Shift Time Frames to Future and Past

New Product Development

One method to free up ideators from the bounds of today’s traditional designs is to specifically ask for ideas that will not be relevant-until some future date (i.e., 5 or 10 years into the future), or as Google X  Lab defines it, “science fiction-sounding solutions.” This further-into-the-future  thinking may relax  the normal constraints associated with developing a novel design. Moreover, this shift in time focus may eliminate one’s common self-imposed restriction on new  ideas to merely those where the ideas can envision a path to fulfillment. Innovators’ prescribed imagination is the killer of radical ideas. Therefore, top management should find ways to remove mental boundaries by allowing the innovation team to generate ideas that will not be feasible in the near future. The following steps should be taken when implementing this change in time frames:

  1. Specific future time frames.  Instead of just having the NPD teams think about products that will be developed in the future ,specific challenges should be created for unique time frames (i.e., unique challenges for products that could be available in 5 years, 10 years, 25 years, etc.) These challenges can be technological, such as amputees who control a fully functional hand that can handle delicate objects with their brains, or cloths made of fiber-based nanogenerators that provide a flexible, foldable, and wearable power source that allows people to generate their own electrical current while walking, and harvest/storing the power generated  for later use. These challenges also can be related to social acceptance, as we see happening now with Google, which raise concerns over privacy and safety; or related to the law, as is the case of the driverless car and the legal questions that arise.
  2. Look into the past. In order to get some sense of where new technologies might come from, an interesting approach is to examine where current technologies came from, So much of what is included in today’s products is taken for granted. If one examines the history behind these technologies to identify the original purpose for which the technology was developed, one can gain insights into the seemingly idiosyncratic development of current technologies. Many of these technologies were likely intended for industries other than the ones they ended up being used in.
  3. Create a pictorial archive. One method that can be used to examine changes over time it to document the history of those changes in as easy to display manner. The idea is to capture every form of all competing products in the industry, going back to the introduction of the product category. These pictures should be captured and displayed in such a way that the history and development of the category can be easily examined.

Promote an Emerging Technology Focus across the Consumption Chain

One way to promote uniqueness is to fuse the process with a particular emerging technology and ask how that emerging technology could be used in the local domain. Another way is to attempt to hack together  two emerging technologies and then place the outcome in a specific domain (related to the company’s core industry). In addition, technological road  maps can be created for all potential emerging technologies that may impact the industry, consequently promoting combinations of several emerging technologies in a novel design challenge.

The idea to focus on new technologies is similar to the blue ocean concept in which innovators create new industries rather than compete with current players.
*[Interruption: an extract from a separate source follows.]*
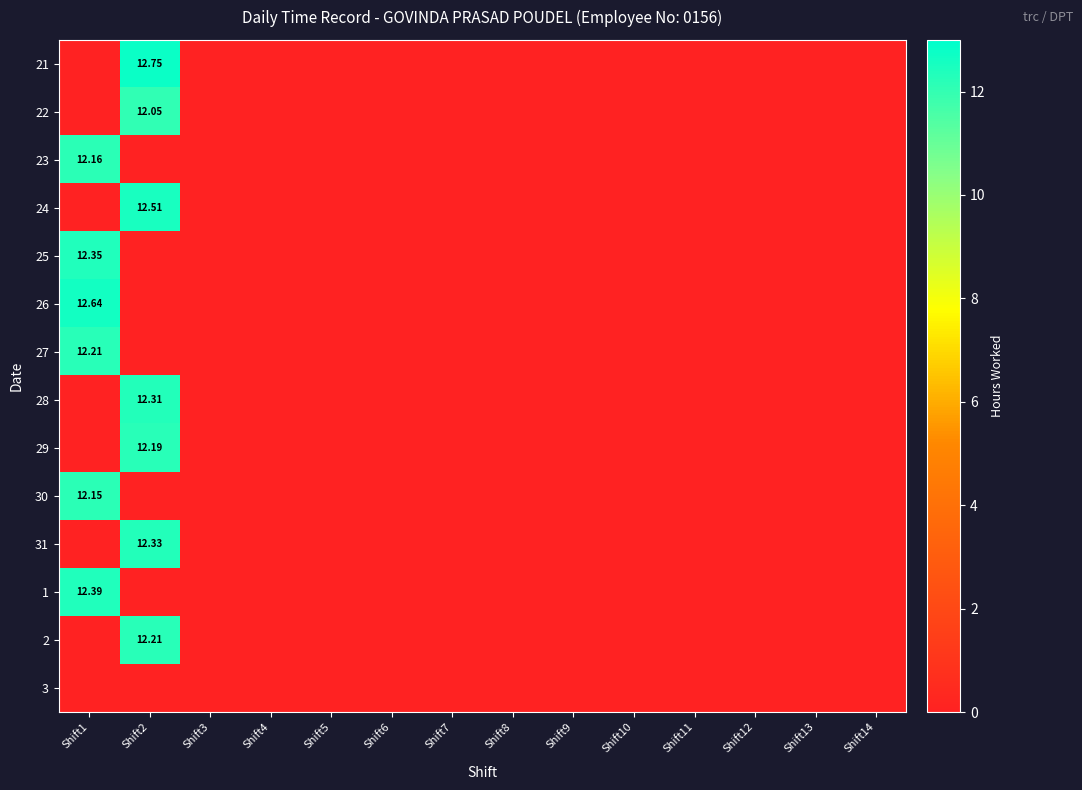

Which has a higher value, Shift7 or Shift10?

Shift7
Nintendo’s Wii console is a perfect example. The company did not wish to directly compete with Sony’s PlayStation or Microsoft’s Xbox in terms of the resolution and animation of the games. Instead, Nintendo created a new control and thus appealed to segments new to the video game industry (women and older folks).  By promoting a focus on emerging technologies, firms can reconstruct market boundaries and introduce novelty. New product developers can use cross- conventional technologies to create new demand in a new, unknown space, rather than compete over existing markets. This emerging technology focus in the design process will lead to innovative developments. The following steps should be taken when implementing the emerging technology focus:

Identify steps in consumer consumption chain. The first step here is to identify the steps associated with consumers’ consumption chain (MacMillan & McGrath,1997). Then for each step within the consumption chain(Table 1.1), the NPD team can identify emerging technologies that are likely to have an impact on how consumers make decisions at those different stages. Strategically thinking about the various steps consumers go through when interacting with a product enables the development team to creatively enhance the consumer experience every step of the way with unconventional technological solutions.

Mix  and  match technologies. Those emerging technologies that the team has identified then become the focal technologies. Next, the team should examine and list implications for mixing and matching different technologies together to come up with radically new product ideas. As a simple example we may consider two “hot” ideas: 3D printers and same-day delivery. How can we combine these to create a meaningful radical new product? One idea is that for simple products the designer can send the client a file to be printed at the client’s  3D printer – delivery is immediate. The beauty of this example is that it hacks together two seemingly unrelated products/services to create a potentially meaningful offering.

Table 1.1 Steps in the Consumer Consumption Chain

How do people become aware of their need for your product or service?
How do consumers find your offerings?
How do consumers make their final selection?
How do consumers order and purchase your product or service?
How is your product or service delivered?
How is your product installed?
How is your product or service paid for?
How is your product stored?
How is your product moved around?
What is the consumer really using your product for?
What do consumers need help with when they use your product?
What about returns or exchanges?
How is your product repaired or serviced?
What happens when your product is disposed of or no longer used?